As the days of the lockdown go by, I hope that the events which are unfolding during this crisis will take a more structured form, with civic cooperation, the importance of the state in facilitating that cooperation, and a recognition of our hitherto societal privilege gaining weight in Italy’s common sense. A crisis of this sort had not been part of the country’s memory for at least three generations, and despite all of the suffering that it has and will cause, I hope it will lead to a change in the way in which we reflect on our privilege, both in terms of being immune to threats and also in terms of having a state and a constitution which grant us public health and, despite its countless faults, economic subsistence.
Solidarity and civic cooperation are playing a crucial role in helping people get through this critical moment of the crisis. It is a spirit that can go beyond the economic consequences of the COVID-19 pandemic. It is in the hands of social scientists, policy-makers, and civil society to harness the cultural shift that this crisis could trigger for a world in common.

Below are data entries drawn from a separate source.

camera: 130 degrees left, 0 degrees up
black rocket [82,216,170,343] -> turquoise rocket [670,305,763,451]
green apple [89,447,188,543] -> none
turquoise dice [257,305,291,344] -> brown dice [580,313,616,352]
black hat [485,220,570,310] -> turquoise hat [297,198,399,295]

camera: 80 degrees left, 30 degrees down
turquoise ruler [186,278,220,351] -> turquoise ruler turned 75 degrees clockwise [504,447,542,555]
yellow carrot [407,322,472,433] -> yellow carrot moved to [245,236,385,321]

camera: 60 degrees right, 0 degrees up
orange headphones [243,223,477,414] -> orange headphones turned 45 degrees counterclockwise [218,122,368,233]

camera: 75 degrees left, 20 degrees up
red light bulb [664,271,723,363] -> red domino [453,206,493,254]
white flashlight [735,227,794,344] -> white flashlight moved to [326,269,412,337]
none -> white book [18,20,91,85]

Matias Nestore is a young researcher, working in the sociology of education, sustainability, and territorial inequalities. His experience and work combine research in urban and rural realities, both in the UK and Italy. He holds an MPhil in Education, Globalisation and International Development from the University of Cambridge and is currently working in education research, and cooperation and sustainability in the Mediterranean region.